You know that the vast majority of NFL games are on Sunday.  The few that stray from that are cultural fixtures or attempts to provide marquee match-ups.  You get 32 teams.  There will not be expansion from this point on.  Soccer is mostly a once a week event and MLS should be trying to set up a specific TV match day. 
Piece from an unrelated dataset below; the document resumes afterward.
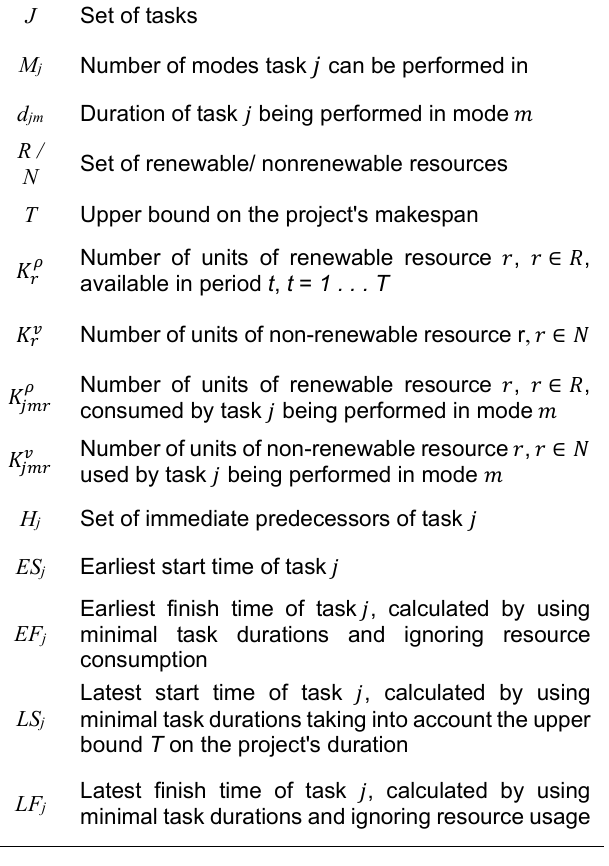
Table 1. Notation and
College football is on seemingly every night and who knows how many teams there will be or if the game will matter at all.  MLB has unbalanced leagues and schedules and seems to be every day for an eternity.  Same thing for NHL and NBA seasons who also add in the mistake of way too many post-season qualifiers.  These other sports must focus on the gameday experience and deal with the fact that TV is going the way of the dodo as far as current ratings systems go.  MLB needs to look into getting their games into On Demand status with computer/TV linked together. 

Offline DPMOmaha

  • Posts: 22875
Re: Committee To Improve Baseball
« Reply #67: March 20, 2010, 02:17:58 PM »
College football is on seemingly every night and who knows how many teams there will be or if the game will matter at all. 
College football has been growing pretty rapidly the past 5-10 years.  There are small games on all nights of the week but otherwise it's almost all on Saturday and the same 10-20 teams are the top ones every year.  America is just football crazy.